Recently I found a YouTube video that showed the making of a small wooden box with a decorative addition to its lid.
|copper top box|
The video shows the entire process. A cross cut sled is used to cut the corners at 45 degrees. As well the top is cut from the box with the table saw.
One way to cut the top off the box is shown in this video. The woodworker cuts the top off in one pass by raising the blade until it nearly cuts through, leaving only a thin section of wood, to be cut away with a hand saw.
At the glue up stage there are some interesting comments on the nature of modern glue. If you are old enough you remember carpenter's glue, it was sort of yellow and kind of sticky and not water proof at all. Weldbond and the like are notable improvements over the glues of 30 years ago. I agree with the video, you don't need tonnes of glue, just enough for good coverage.

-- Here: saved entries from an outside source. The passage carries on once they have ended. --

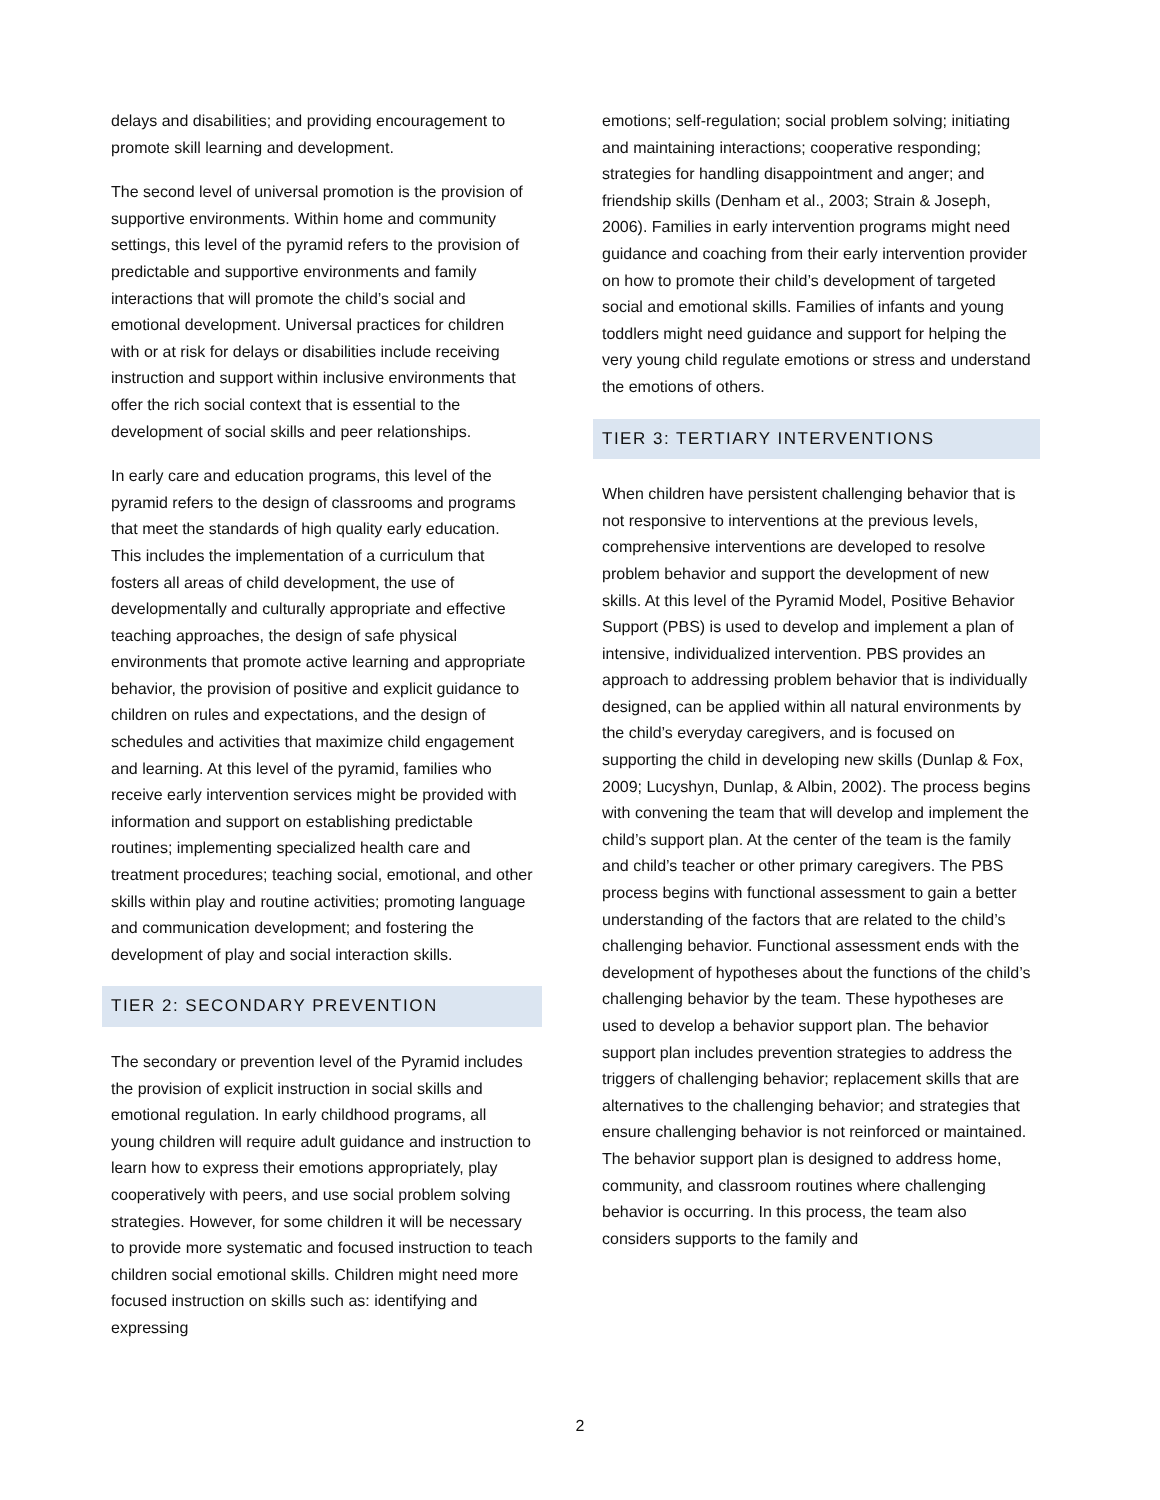delays and disabilities; and providing encouragement to promote skill learning and development.
The second level of universal promotion is the provision of supportive environments. Within home and community settings, this level of the pyramid refers to the provision of predictable and supportive environments and family interactions that will promote the child’s social and emotional development. Universal practices for children with or at risk for delays or disabilities include receiving instruction and support within inclusive environments that offer the rich social context that is essential to the development of social skills and peer relationships.
In early care and education programs, this level of the pyramid refers to the design of classrooms and programs that meet the standards of high quality early education. This includes the implementation of a curriculum that fosters all areas of child development, the use of developmentally and culturally appropriate and effective teaching approaches, the design of safe physical environments that promote active learning and appropriate behavior, the provision of positive and explicit guidance to children on rules and expectations, and the design of schedules and activities that maximize child engagement and learning. At this level of the pyramid, families who receive early intervention services might be provided with information and support on establishing predictable routines; implementing specialized health care and treatment procedures; teaching social, emotional, and other skills within play and routine activities; promoting language and communication development; and fostering the development of play and social interaction skills.
TIER 2: SECONDARY PREVENTION
The secondary or prevention level of the Pyramid includes the provision of explicit instruction in social skills and emotional regulation. In early childhood programs, all young children will require adult guidance and instruction to learn how to express their emotions appropriately, play cooperatively with peers, and use social problem solving strategies. However, for some children it will be necessary to provide more systematic and focused instruction to teach children social emotional skills. Children might need more focused instruction on skills such as: identifying and expressing
emotions; self-regulation; social problem solving; initiating and maintaining interactions; cooperative responding; strategies for handling disappointment and anger; and friendship skills (Denham et al., 2003; Strain & Joseph, 2006). Families in early intervention programs might need guidance and coaching from their early intervention provider on how to promote their child’s development of targeted social and emotional skills. Families of infants and young toddlers might need guidance and support for helping the very young child regulate emotions or stress and understand the emotions of others.
TIER 3: TERTIARY INTERVENTIONS
When children have persistent challenging behavior that is not responsive to interventions at the previous levels, comprehensive interventions are developed to resolve problem behavior and support the development of new skills. At this level of the Pyramid Model, Positive Behavior Support (PBS) is used to develop and implement a plan of intensive, individualized intervention. PBS provides an approach to addressing problem behavior that is individually designed, can be applied within all natural environments by the child’s everyday caregivers, and is focused on supporting the child in developing new skills (Dunlap & Fox, 2009; Lucyshyn, Dunlap, & Albin, 2002). The process begins with convening the team that will develop and implement the child’s support plan. At the center of the team is the family and child’s teacher or other primary caregivers. The PBS process begins with functional assessment to gain a better understanding of the factors that are related to the child’s challenging behavior. Functional assessment ends with the development of hypotheses about the functions of the child’s challenging behavior by the team. These hypotheses are used to develop a behavior support plan. The behavior support plan includes prevention strategies to address the triggers of challenging behavior; replacement skills that are alternatives to the challenging behavior; and strategies that ensure challenging behavior is not reinforced or maintained. The behavior support plan is designed to address home, community, and classroom routines where challenging behavior is occurring. In this process, the team also considers supports to the family and
2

I picked up a tip for gluing end grain a while ago. Before you glue end grain put a thin coating of glue on the wood and let it dry a bit. The first coat helps to seal the grain and prevent the glue meant for holding the joint from being sucked into the wood grain before it can do its job. I haven't done scientific testing on this method but it does appeal to my common sense.
I think I would make the copper plate before I made the box just to be sure.
It is my hope to get back into my shop and working in a couple of days. The yard has taken up much of my mobile time lately. But is is worth it.